- Problem to solve: The lines to repeat are those below from the one containing "right wrist: (936, 304)" down to the one containing "left ankle: (118, 524)", both included; reproduce them exactly and nothing else.

Provided material Start Marker

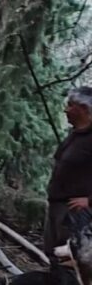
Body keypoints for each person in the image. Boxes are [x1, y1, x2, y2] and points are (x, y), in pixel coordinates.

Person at [44, 86, 92, 260]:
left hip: (77, 214)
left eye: (71, 105)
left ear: (84, 109)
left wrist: (89, 200)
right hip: (58, 207)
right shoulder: (75, 135)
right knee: (54, 255)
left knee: (73, 260)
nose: (66, 109)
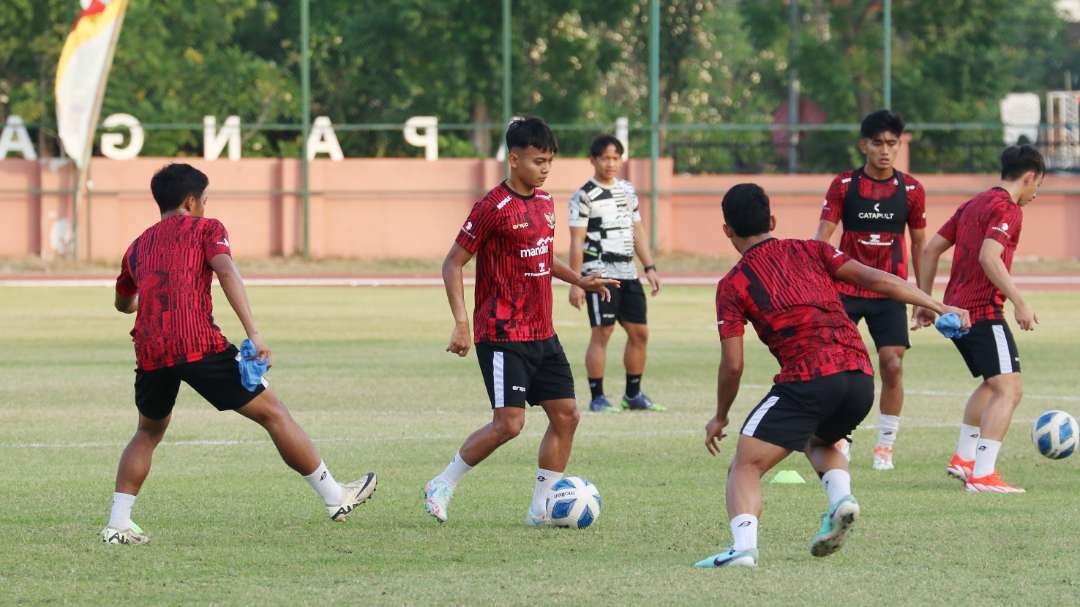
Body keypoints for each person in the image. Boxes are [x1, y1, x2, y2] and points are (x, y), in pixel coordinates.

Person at [695, 184, 968, 568]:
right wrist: (936, 304)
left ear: (727, 231)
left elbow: (733, 364)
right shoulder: (812, 249)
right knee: (819, 437)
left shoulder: (732, 284)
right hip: (859, 377)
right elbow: (876, 279)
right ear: (772, 221)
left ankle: (743, 549)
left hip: (809, 377)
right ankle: (841, 499)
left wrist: (720, 415)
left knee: (746, 464)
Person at [102, 163, 376, 545]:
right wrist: (254, 333)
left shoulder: (137, 246)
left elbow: (122, 302)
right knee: (274, 413)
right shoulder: (207, 228)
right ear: (190, 201)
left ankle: (118, 524)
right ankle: (335, 497)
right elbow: (227, 272)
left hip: (151, 348)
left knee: (147, 432)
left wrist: (146, 300)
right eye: (204, 200)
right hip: (197, 343)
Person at [425, 117, 617, 526]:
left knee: (566, 414)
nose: (545, 168)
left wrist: (579, 278)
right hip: (502, 334)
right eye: (537, 160)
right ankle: (442, 483)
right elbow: (452, 263)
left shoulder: (546, 203)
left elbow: (543, 257)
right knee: (509, 424)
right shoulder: (492, 208)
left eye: (549, 161)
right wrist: (461, 322)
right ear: (514, 159)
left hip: (542, 332)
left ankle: (541, 509)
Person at [913, 144, 1044, 494]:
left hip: (957, 313)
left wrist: (926, 301)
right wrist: (1020, 302)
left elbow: (930, 249)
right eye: (1038, 186)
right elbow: (990, 256)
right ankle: (983, 475)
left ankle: (964, 459)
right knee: (1010, 389)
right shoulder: (1008, 208)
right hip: (983, 311)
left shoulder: (974, 203)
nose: (1035, 194)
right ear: (1030, 176)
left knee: (992, 384)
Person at [814, 110, 927, 470]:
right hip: (846, 290)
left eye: (892, 144)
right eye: (877, 143)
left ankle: (884, 446)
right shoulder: (844, 186)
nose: (885, 150)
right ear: (864, 145)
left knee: (892, 365)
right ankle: (841, 437)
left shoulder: (911, 190)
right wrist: (815, 284)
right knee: (842, 369)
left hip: (890, 292)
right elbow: (822, 239)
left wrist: (923, 298)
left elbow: (921, 245)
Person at [568, 134, 664, 413]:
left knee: (640, 333)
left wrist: (649, 267)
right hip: (599, 273)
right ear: (593, 160)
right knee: (603, 332)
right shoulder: (584, 195)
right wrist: (576, 282)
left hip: (628, 272)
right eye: (605, 158)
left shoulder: (627, 191)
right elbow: (576, 240)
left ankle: (632, 395)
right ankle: (598, 397)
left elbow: (637, 231)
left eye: (615, 158)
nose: (610, 163)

Provided material End Marker

- Result for this exercise:
right wrist: (936, 304)
left ear: (727, 231)
left elbow: (733, 364)
right shoulder: (812, 249)
right knee: (819, 437)
left shoulder: (732, 284)
right hip: (859, 377)
right elbow: (876, 279)
right ear: (772, 221)
left ankle: (743, 549)
left hip: (809, 377)
right ankle: (841, 499)
left wrist: (720, 415)
left knee: (746, 464)
Person at [102, 163, 376, 545]:
right wrist: (254, 333)
left shoulder: (137, 246)
left elbow: (122, 302)
right knee: (274, 413)
right shoulder: (207, 228)
right ear: (190, 201)
left ankle: (118, 524)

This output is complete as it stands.